8. Selon la Chambre, l'article indéfini "une" doit être considéré en effet comme un pluriel générique. Une interprétation étroite de l'article, c'est-à-dire numérique, rendrait impossible la protection de plusieurs effets thérapeutiques, tels qu'ils se présentent habituellement, dans une seule demande.
9. La revendication 12 est acceptable puisque la nouveauté des compositions pharmaceutiques définies est sauvegardée par deux adjonctions au texte initial :
a) les compositions doivent contenir un excipient pharmaceutique diffèrent du principe actif pour exclure les compositions constituées par le principe actif seul,
b) comme excipient pharmaceutique, l'éthanol est exclu, les solutions alcooliques des composés chimiques revendiqués étant déjà connues (J. Org. Chem. 40, 2528 (1976), experimental section).
Le fait que l'enseignement de l'invention, à savoir les propriétés pharmaceutiques des composés, n'était pas connu, justifie une rédaction strictement limitée de cet abandon (disclaimer) qui correspond au contenu littéral de l'art antérieur.
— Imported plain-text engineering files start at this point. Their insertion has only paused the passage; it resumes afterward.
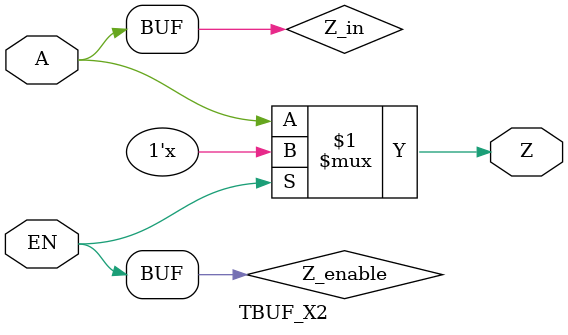
<source format=v>
module TBUF_X2 (A, EN, Z);
  input A;
  input EN;
  output Z;
  bufif0(Z, Z_in, Z_enable);
  buf(Z_enable, EN);
  buf(Z_in, A);
  specify
    (A => Z) = (0.1, 0.1);
    (EN => Z) = (0.1, 0.1);
  endspecify
endmodule
</source>
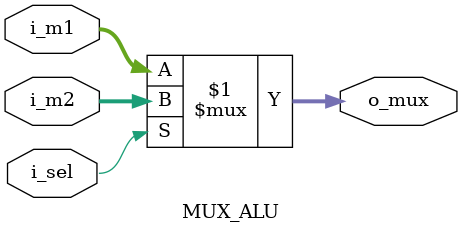
<source format=v>
`timescale 1ns / 1ps

`define WIDTH_MUX_ALU 32
module MUX_ALU(i_m1 , i_m2 , i_sel  , o_mux );
input [`WIDTH_MUX_ALU-1:0] i_m1 , i_m2 ;
input i_sel ;
output [`WIDTH_MUX_ALU -1:0] o_mux ;
//selects inputs from rd2 from reg_file if i_sel =0 else selects 32 bit sign extended from instr.. 15-0 for [I-TYPE Operation like LW, SW)
assign o_mux = i_sel? i_m2 : i_m1 ;

endmodule

</source>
10. En résumé, la Chambre estime qu'une protection larqe de la première application thérapeuticue d'un composé connu ne peut pas être rejetée sur la seule base de l'article 34(5) CBE. Ca ne signifie pas qu'une telle protection soit acceptable sans toutes les hypothèses de cette nature (cf. décision T 128/82).
11. Il n'a pas été formulé de requête en remboursement de la taxe de recours en application de la règle 67 de la CBE. Au surplus, dans le cas d'espèce, une telle mesure ne serait pas justifiée.
DISPOSITIF
Par ces motifs il est statué comme suit :
1. La décision de la Division d'examen de l'Office européen des brevets du 17 septembre 1981 est annulée.
2. L'affaire est renvoyée à la première instance avec mission d'accorder un brevet européen sur la base des pièces suivantes :
- revendications 1-12 et pages 1 et 2 de la description reçues le 3 août 1983,
- pages 3-7 de la description initiale, à condition qu'à la revendication 12 et à la page 2, ligne 33 soit ajouté :
"ainsi qu'un excipient pharmaceutique inerte, à l'exception de l'éthanol", et que les revendications 2 et 6 soient supprimées ; les revendications 3, 4, 5, 7, 8, 9, 10, 11 et 12 étant renumérotées en : 2, 3, 4, 5, 6, 7, 8, 9 et 10.